*** Opening of EXTRACTED RECORDS ***

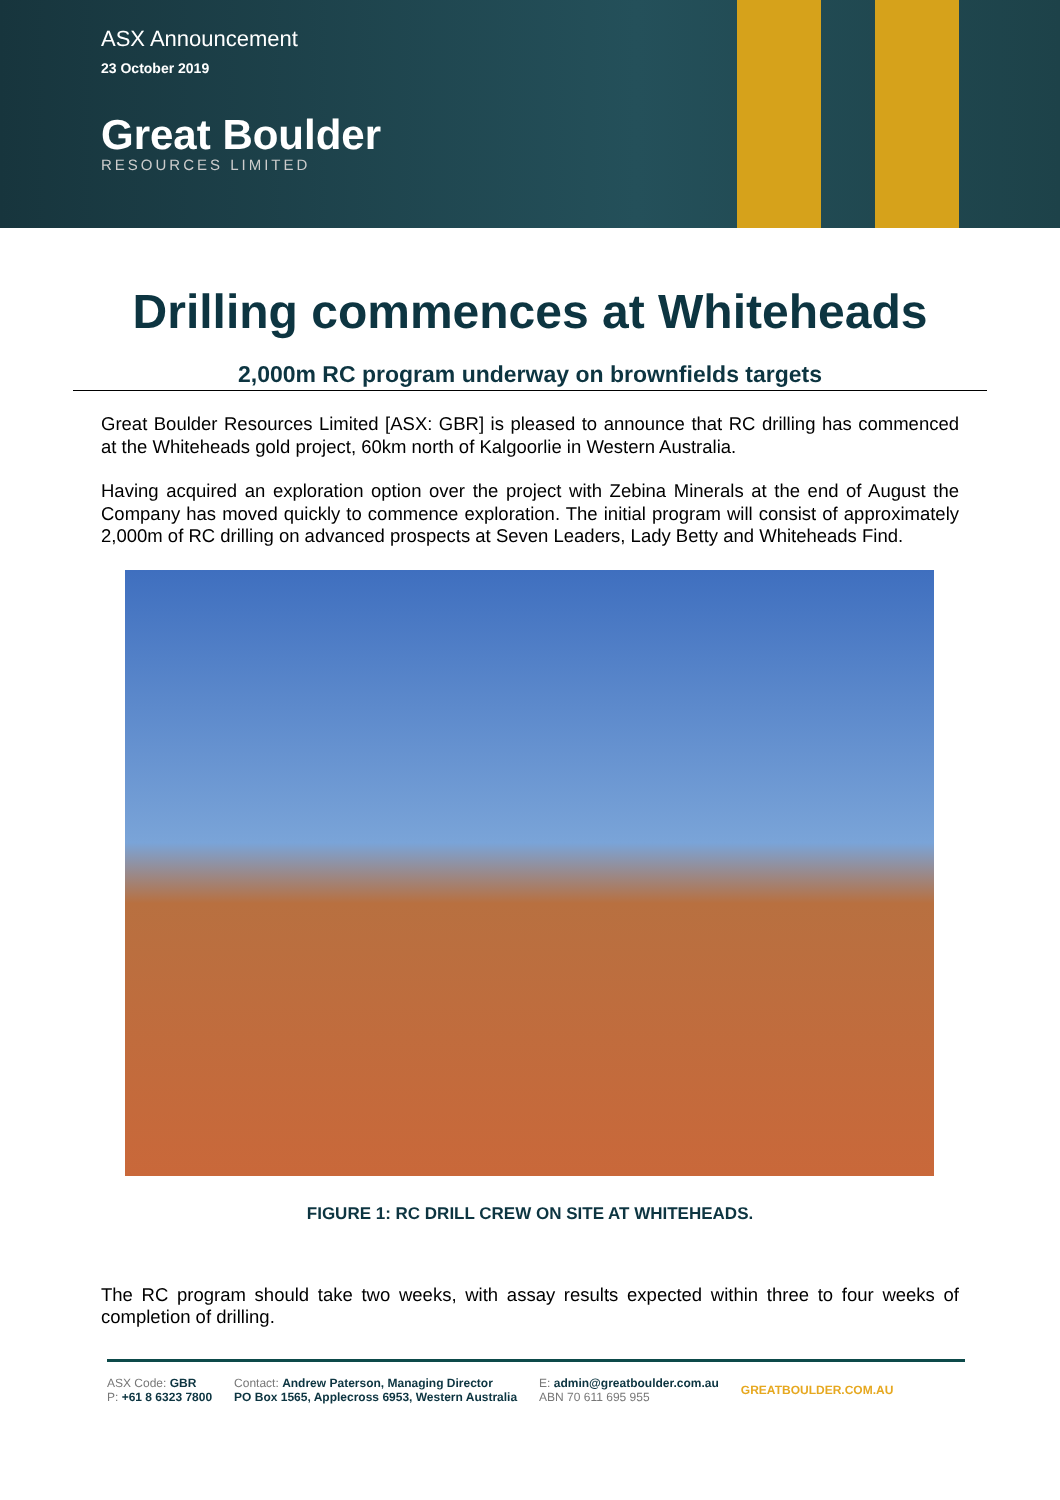ASX Announcement
23 October 2019
Great Boulder
RESOURCES LIMITED
Drilling commences at Whiteheads
2,000m RC program underway on brownfields targets
Great Boulder Resources Limited [ASX: GBR] is pleased to announce that RC drilling has commenced at the Whiteheads gold project, 60km north of Kalgoorlie in Western Australia.
Having acquired an exploration option over the project with Zebina Minerals at the end of August the Company has moved quickly to commence exploration. The initial program will consist of approximately 2,000m of RC drilling on advanced prospects at Seven Leaders, Lady Betty and Whiteheads Find.
FIGURE 1: RC DRILL CREW ON SITE AT WHITEHEADS.
The RC program should take two weeks, with assay results expected within three to four weeks of completion of drilling.
ASX Code: GBR
P: +61 8 6323 7800
Contact: Andrew Paterson, Managing Director
PO Box 1565, Applecross 6953, Western Australia
E: admin@greatboulder.com.au
ABN 70 611 695 955
GREATBOULDER.COM.AU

*** Close of EXTRACTED RECORDS ***

YOUR TASK:
What you return should be the entries from above, unchanged and without their images.

RESULT OF THE TASK:
ASX Announcement
23 October 2019
Great Boulder
RESOURCES LIMITED
Drilling commences at Whiteheads
2,000m RC program underway on brownfields targets
Great Boulder Resources Limited [ASX: GBR] is pleased to announce that RC drilling has commenced at the Whiteheads gold project, 60km north of Kalgoorlie in Western Australia.
Having acquired an exploration option over the project with Zebina Minerals at the end of August the Company has moved quickly to commence exploration. The initial program will consist of approximately 2,000m of RC drilling on advanced prospects at Seven Leaders, Lady Betty and Whiteheads Find.
FIGURE 1: RC DRILL CREW ON SITE AT WHITEHEADS.
The RC program should take two weeks, with assay results expected within three to four weeks of completion of drilling.
ASX Code: GBR
P: +61 8 6323 7800
Contact: Andrew Paterson, Managing Director
PO Box 1565, Applecross 6953, Western Australia
E: admin@greatboulder.com.au
ABN 70 611 695 955
GREATBOULDER.COM.AU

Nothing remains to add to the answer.